Copy the data without changes, starting at its first line and ending at the line that contains "Other Libraries in Japan", with both of those lines included.

Records provided Block Start

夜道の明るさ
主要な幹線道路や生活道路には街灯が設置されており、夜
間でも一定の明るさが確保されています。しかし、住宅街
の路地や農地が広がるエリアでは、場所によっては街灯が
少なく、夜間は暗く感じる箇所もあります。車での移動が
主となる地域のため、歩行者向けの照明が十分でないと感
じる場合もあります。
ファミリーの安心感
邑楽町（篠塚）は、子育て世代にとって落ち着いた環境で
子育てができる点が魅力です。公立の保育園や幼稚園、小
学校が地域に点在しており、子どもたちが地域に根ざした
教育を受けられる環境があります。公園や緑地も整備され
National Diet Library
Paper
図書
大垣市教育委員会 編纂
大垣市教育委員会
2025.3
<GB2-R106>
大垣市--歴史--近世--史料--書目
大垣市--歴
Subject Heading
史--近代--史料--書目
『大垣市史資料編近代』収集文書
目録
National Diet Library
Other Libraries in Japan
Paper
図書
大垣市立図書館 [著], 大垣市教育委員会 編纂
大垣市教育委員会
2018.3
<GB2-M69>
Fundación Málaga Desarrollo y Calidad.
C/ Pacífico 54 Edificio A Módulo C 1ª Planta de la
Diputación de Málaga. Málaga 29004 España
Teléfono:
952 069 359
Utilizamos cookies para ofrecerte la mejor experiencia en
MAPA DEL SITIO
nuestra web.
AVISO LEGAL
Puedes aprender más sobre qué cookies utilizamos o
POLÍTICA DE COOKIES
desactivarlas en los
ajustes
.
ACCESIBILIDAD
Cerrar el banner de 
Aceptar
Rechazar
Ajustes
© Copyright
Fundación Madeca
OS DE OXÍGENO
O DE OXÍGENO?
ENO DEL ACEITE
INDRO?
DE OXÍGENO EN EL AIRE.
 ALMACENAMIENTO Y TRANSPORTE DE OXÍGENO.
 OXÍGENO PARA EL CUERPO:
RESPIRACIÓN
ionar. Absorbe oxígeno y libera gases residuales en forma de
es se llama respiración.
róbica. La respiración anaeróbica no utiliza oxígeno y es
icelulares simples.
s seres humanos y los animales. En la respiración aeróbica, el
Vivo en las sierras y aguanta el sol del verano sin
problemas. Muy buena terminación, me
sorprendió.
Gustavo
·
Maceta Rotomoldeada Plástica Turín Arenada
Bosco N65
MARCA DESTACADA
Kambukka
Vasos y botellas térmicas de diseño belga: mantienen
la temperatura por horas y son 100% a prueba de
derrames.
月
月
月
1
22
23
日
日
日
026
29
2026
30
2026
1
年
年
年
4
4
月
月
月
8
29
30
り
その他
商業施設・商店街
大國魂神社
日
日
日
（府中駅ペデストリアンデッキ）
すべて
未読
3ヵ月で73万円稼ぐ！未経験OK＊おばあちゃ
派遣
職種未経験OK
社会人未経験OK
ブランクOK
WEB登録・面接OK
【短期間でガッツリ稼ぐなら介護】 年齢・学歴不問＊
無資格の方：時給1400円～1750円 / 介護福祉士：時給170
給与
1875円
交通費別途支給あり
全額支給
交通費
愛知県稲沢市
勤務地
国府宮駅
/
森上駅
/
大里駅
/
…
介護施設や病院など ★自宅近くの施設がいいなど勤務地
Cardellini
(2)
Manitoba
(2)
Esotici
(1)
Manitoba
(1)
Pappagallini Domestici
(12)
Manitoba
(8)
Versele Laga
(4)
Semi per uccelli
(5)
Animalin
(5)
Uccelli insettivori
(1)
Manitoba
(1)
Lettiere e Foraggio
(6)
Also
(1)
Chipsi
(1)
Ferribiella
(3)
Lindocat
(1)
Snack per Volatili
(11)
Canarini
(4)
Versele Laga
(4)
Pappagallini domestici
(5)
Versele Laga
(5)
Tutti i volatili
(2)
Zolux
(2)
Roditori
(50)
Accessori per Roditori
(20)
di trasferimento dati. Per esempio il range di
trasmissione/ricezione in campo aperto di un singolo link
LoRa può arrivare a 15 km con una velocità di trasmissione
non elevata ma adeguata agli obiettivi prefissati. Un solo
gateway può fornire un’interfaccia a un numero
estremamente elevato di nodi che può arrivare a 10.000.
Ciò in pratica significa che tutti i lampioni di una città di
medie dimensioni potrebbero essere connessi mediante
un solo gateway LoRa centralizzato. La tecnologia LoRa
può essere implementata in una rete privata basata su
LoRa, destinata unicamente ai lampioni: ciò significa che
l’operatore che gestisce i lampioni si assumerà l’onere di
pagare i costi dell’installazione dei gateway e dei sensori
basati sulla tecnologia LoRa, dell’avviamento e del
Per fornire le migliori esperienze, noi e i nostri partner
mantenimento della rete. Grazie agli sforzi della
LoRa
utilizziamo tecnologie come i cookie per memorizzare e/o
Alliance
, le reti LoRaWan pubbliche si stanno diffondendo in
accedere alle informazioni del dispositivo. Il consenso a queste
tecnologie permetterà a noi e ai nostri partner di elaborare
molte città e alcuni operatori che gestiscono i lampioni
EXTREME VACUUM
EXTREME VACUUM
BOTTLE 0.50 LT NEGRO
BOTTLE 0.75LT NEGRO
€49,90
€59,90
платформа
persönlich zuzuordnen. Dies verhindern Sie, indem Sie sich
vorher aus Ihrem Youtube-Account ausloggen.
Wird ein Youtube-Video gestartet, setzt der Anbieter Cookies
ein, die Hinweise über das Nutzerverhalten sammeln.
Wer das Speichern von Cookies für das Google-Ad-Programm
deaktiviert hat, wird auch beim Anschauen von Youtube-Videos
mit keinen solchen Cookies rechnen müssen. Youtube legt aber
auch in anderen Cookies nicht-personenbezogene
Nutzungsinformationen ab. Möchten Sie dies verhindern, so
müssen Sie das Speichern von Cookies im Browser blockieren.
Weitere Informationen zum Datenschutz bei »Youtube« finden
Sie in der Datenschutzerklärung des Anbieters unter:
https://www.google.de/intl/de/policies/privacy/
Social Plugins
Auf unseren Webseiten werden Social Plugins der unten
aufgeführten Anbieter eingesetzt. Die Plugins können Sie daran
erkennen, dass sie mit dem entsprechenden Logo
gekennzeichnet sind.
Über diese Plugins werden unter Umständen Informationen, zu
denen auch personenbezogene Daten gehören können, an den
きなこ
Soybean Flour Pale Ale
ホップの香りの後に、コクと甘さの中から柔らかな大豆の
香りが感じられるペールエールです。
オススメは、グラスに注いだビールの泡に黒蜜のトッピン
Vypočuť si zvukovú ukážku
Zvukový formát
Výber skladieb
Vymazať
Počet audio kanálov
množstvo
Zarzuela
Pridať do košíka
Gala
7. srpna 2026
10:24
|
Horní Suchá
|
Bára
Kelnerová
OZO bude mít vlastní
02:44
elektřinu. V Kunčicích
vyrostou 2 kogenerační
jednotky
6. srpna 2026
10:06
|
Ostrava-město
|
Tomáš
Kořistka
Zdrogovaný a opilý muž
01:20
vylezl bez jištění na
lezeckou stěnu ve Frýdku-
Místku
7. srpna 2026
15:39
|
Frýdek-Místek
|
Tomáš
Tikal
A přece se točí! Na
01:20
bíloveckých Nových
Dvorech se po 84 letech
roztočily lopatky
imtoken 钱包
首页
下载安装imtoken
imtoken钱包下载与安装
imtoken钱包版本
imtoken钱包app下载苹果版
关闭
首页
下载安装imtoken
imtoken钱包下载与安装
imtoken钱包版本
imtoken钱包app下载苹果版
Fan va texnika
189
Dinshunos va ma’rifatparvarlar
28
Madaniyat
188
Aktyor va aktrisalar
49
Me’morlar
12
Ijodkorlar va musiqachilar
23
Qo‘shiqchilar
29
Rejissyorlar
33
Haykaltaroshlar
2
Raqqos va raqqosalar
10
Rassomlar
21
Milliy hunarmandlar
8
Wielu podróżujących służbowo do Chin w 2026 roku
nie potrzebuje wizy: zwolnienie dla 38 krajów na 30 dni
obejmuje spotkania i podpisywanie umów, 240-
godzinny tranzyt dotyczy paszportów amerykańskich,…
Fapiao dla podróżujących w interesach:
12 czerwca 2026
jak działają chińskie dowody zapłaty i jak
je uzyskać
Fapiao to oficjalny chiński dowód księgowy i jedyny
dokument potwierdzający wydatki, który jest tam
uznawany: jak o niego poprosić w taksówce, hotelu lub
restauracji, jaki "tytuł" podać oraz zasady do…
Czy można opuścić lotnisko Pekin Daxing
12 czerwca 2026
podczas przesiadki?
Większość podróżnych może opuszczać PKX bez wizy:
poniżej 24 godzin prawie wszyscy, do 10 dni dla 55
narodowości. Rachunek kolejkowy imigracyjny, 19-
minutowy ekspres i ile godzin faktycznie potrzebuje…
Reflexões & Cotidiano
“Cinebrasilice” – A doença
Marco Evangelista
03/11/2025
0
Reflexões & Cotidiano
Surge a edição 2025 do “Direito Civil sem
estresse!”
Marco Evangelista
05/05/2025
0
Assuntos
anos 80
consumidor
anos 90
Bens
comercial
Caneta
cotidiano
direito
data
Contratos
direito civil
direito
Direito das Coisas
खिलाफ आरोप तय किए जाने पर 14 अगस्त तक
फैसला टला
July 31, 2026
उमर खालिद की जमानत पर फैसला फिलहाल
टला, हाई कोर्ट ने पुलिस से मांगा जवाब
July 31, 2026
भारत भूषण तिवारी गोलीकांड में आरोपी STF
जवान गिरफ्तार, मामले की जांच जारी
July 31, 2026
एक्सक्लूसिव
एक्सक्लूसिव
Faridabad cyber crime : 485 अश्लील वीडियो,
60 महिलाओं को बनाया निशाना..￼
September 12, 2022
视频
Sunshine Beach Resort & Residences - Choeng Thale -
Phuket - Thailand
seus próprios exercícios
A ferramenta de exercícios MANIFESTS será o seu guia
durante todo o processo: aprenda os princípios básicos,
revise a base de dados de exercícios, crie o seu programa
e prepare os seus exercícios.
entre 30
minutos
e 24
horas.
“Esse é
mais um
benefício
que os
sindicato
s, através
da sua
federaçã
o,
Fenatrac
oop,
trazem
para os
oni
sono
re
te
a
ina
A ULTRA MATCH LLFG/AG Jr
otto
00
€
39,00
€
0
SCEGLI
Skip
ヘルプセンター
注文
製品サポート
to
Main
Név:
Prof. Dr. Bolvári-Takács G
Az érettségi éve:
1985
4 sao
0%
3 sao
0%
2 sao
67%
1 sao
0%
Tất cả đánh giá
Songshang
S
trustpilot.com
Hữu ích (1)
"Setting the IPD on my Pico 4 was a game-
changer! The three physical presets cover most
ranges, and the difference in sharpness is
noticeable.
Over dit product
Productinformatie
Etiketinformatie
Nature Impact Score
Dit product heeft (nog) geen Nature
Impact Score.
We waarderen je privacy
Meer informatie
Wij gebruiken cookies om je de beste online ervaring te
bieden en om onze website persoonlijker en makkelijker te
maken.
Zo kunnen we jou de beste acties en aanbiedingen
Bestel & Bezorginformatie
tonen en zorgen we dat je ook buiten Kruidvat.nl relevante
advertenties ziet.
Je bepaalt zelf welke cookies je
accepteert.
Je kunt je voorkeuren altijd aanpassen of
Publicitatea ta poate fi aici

Records provided Block End

Answer to the exercise:
夜道の明るさ
主要な幹線道路や生活道路には街灯が設置されており、夜
間でも一定の明るさが確保されています。しかし、住宅街
の路地や農地が広がるエリアでは、場所によっては街灯が
少なく、夜間は暗く感じる箇所もあります。車での移動が
主となる地域のため、歩行者向けの照明が十分でないと感
じる場合もあります。
ファミリーの安心感
邑楽町（篠塚）は、子育て世代にとって落ち着いた環境で
子育てができる点が魅力です。公立の保育園や幼稚園、小
学校が地域に点在しており、子どもたちが地域に根ざした
教育を受けられる環境があります。公園や緑地も整備され
National Diet Library
Paper
図書
大垣市教育委員会 編纂
大垣市教育委員会
2025.3
<GB2-R106>
大垣市--歴史--近世--史料--書目
大垣市--歴
Subject Heading
史--近代--史料--書目
『大垣市史資料編近代』収集文書
目録
National Diet Library
Other Libraries in Japan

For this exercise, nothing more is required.